Your assignment
Using the listing below, set down each line from the line containing "Неотъемлемым традиционным блюдом" through the line containing "годом. При разрезании", both ends included, exactly and with nothing added.

Material for this task
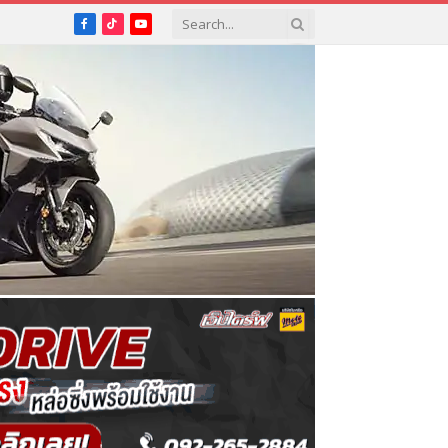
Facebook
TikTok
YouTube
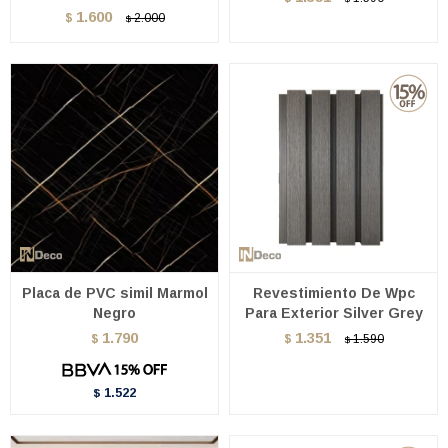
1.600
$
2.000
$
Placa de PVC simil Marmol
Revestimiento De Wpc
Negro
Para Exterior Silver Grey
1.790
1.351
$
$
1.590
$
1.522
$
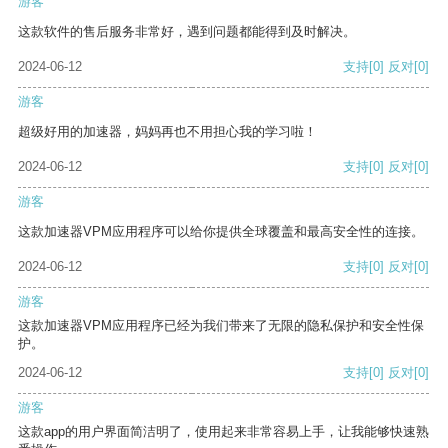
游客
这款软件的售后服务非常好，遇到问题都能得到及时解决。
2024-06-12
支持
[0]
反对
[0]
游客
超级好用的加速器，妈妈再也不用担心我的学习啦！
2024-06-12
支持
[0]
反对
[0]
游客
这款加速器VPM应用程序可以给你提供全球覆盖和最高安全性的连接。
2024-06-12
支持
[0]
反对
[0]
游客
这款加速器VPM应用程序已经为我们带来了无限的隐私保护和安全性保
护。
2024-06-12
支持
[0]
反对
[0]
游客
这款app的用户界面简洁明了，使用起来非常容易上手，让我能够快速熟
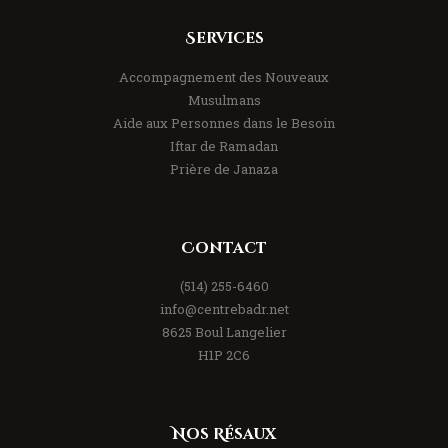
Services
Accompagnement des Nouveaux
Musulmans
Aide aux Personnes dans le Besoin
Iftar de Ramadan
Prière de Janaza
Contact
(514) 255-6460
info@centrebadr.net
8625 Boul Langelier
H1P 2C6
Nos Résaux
...
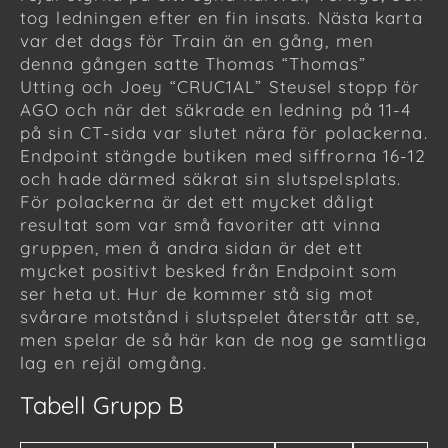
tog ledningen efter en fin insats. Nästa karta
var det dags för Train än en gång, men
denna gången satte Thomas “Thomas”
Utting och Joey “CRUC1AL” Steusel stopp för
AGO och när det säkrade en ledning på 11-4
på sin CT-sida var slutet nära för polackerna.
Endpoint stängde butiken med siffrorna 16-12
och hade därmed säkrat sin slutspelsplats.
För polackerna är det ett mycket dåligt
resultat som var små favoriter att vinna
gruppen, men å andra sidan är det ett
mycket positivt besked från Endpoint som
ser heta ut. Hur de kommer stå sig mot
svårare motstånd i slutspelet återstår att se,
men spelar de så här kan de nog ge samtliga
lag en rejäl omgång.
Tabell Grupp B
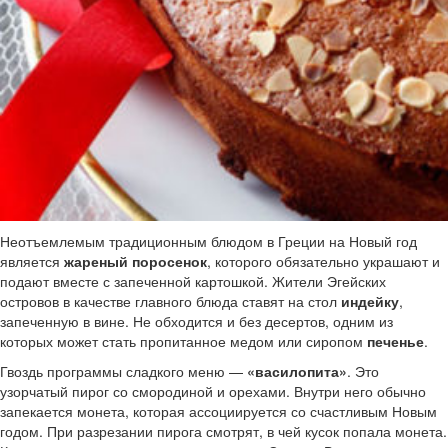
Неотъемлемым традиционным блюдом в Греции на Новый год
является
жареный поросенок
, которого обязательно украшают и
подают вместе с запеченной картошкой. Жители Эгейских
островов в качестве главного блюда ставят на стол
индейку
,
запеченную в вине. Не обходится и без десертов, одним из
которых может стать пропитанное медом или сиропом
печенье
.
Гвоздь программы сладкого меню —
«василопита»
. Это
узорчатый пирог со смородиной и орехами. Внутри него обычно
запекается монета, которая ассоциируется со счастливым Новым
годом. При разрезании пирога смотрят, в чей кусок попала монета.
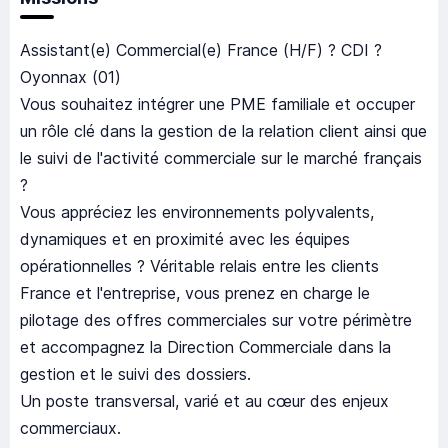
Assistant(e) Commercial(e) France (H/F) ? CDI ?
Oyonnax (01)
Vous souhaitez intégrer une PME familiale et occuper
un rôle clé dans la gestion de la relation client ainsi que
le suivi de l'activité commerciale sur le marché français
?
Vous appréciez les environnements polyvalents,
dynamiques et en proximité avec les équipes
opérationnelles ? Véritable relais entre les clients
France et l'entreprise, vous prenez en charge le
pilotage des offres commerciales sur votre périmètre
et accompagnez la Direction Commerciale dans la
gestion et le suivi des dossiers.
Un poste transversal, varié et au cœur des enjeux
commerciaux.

Exercise answer
Неотъемлемым традиционным блюдом в Греции на Новый год
является
жареный поросенок
, которого обязательно украшают и
подают вместе с запеченной картошкой. Жители Эгейских
островов в качестве главного блюда ставят на стол
индейку
,
запеченную в вине. Не обходится и без десертов, одним из
которых может стать пропитанное медом или сиропом
печенье
.
Гвоздь программы сладкого меню —
«василопита»
. Это
узорчатый пирог со смородиной и орехами. Внутри него обычно
запекается монета, которая ассоциируется со счастливым Новым
годом. При разрезании пирога смотрят, в чей кусок попала монета.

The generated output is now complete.